- Double burden of disease in the slums of Kenya
- Award date
- 14 October 2015
- Number of pages
- Document type
- PhD thesis
- Faculty of Medicine (AMC-UvA)
The goal of this thesis was to provide evidence of a double burden of disease in the slums of Nairobi and to make a case for an integrated health systems approach to tackling this situation. A double burden of disease refers to the coexistence of a high burden of communicable and non-communicable diseases in the same population. An integrated health system is one that is responsive to the burden of disease in any setting whether communicable or non-communicable. So why focus on slums? Because slums populations have experienced rapid growth over the last two decades and can therefore no longer be ignored. The thesis found that although mortality due to important communicable diseases like HIV/AIDS appears to be on a downward trend in Nairobi’s slums possibly due to scale up of public health interventions such as antiretroviral therapy, they still account for the majority of premature deaths. At the same time, certain risk factors for non-communicable diseases like hypertension, diabetes and obesity are relatively common in the slums while awareness, treatment and control of these risk factors remain dismally low.
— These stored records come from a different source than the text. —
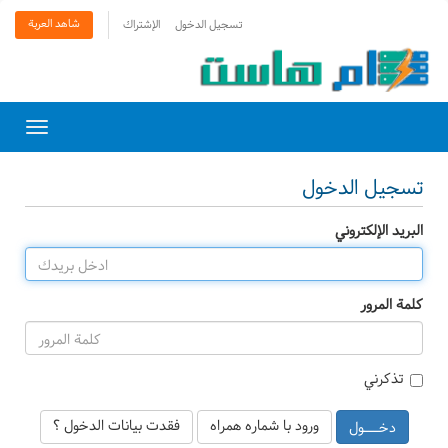
شاهد العربة
تسجيل الدخول
الإشتراك
Toggle
gation
تسجيل الدخول
البريد الإلكتروني
كلمة المرور
تذكرني
ورود با شماره همراه
فقدت بيانات الدخول ؟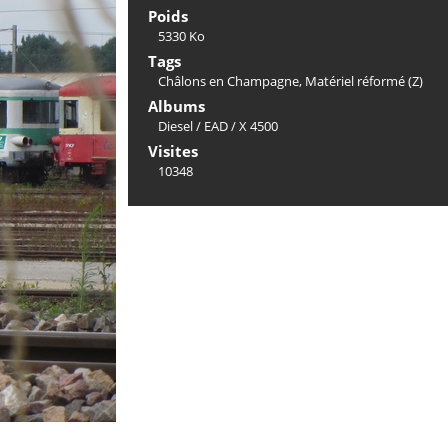
Poids
5330 Ko
Tags
Châlons en Champagne
,
Matériel réformé (Z)
Albums
Diesel
/
EAD
/
X 4500
Visites
10348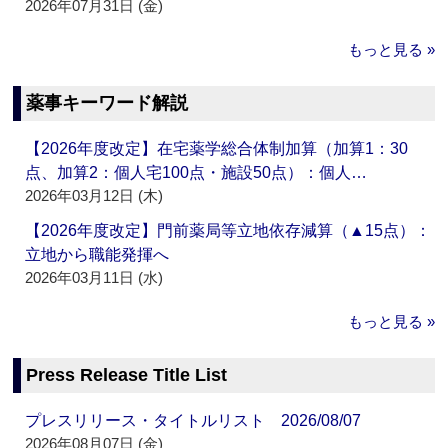
2026年07月31日 (金)
もっと見る »
薬事キーワード解説
【2026年度改定】在宅薬学総合体制加算（加算1：30
点、加算2：個人宅100点・施設50点）：個人…
2026年03月12日 (木)
【2026年度改定】門前薬局等立地依存減算（▲15点）：
立地から職能発揮へ
2026年03月11日 (水)
もっと見る »
Press Release Title List
プレスリリース・タイトルリスト 2026/08/07
2026年08月07日 (金)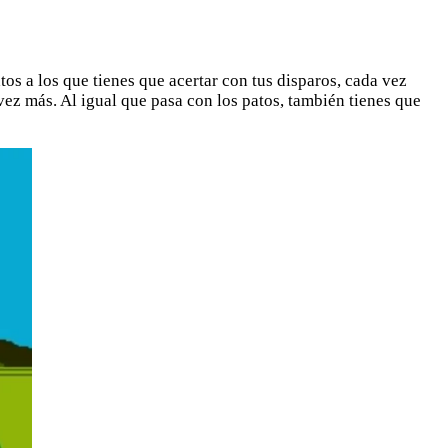
os a los que tienes que acertar con tus disparos, cada vez
a vez más. Al igual que pasa con los patos, también tienes que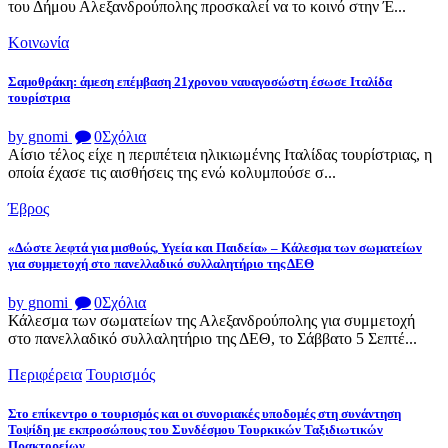
του Δήμου Αλεξανδρούπολης προσκαλεί να το κοινό στην Έ...
Κοινωνία
Σαμοθράκη: άμεση επέμβαση 21χρονου ναυαγοσώστη έσωσε Ιταλίδα
τουρίστρια
by gnomi
0
Σχόλια
Αίσιο τέλος είχε η περιπέτεια ηλικιωμένης Ιταλίδας τουρίστριας, η
οποία έχασε τις αισθήσεις της ενώ κολυμπούσε σ...
Έβρος
«Δώστε λεφτά για μισθούς, Υγεία και Παιδεία» – Κάλεσμα των σωματείων
για συμμετοχή στο πανελλαδικό συλλαλητήριο της ΔΕΘ
by gnomi
0
Σχόλια
Κάλεσμα των σωματείων της Αλεξανδρούπολης για συμμετοχή
στο πανελλαδικό συλλαλητήριο της ΔΕΘ, το Σάββατο 5 Σεπτέ...
Περιφέρεια
Τουρισμός
Στο επίκεντρο ο τουρισμός και οι συνοριακές υποδομές στη συνάντηση
Τοψίδη με εκπροσώπους του Συνδέσμου Τουρκικών Ταξιδιωτικών
Πρακτορείων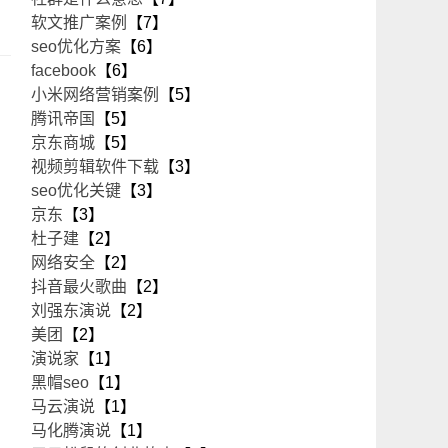
软文推广案例
【7】
seo优化方案
【6】
facebook
【6】
小米网络营销案例
【5】
腾讯帝国
【5】
京东商城
【5】
视频剪辑软件下载
【3】
seo优化关键
【3】
京东
【3】
杜子建
【2】
网络安全
【2】
抖音最火歌曲
【2】
刘强东演说
【2】
美团
【2】
演说家
【1】
黑帽seo
【1】
马云演说
【1】
马化腾演说
【1】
This thesis also demonstrated that it is possible to implement interventions for some non-communicable diseases risk factors at reasonable costs even in such a low-resource and marginalized setting. Overall, this thesis recommends that an integrated health systems approach including addressing key social determinants of health in slum populations such as poverty and lack of education will be critical to tackling the double burden of disease in the slums of Kenya.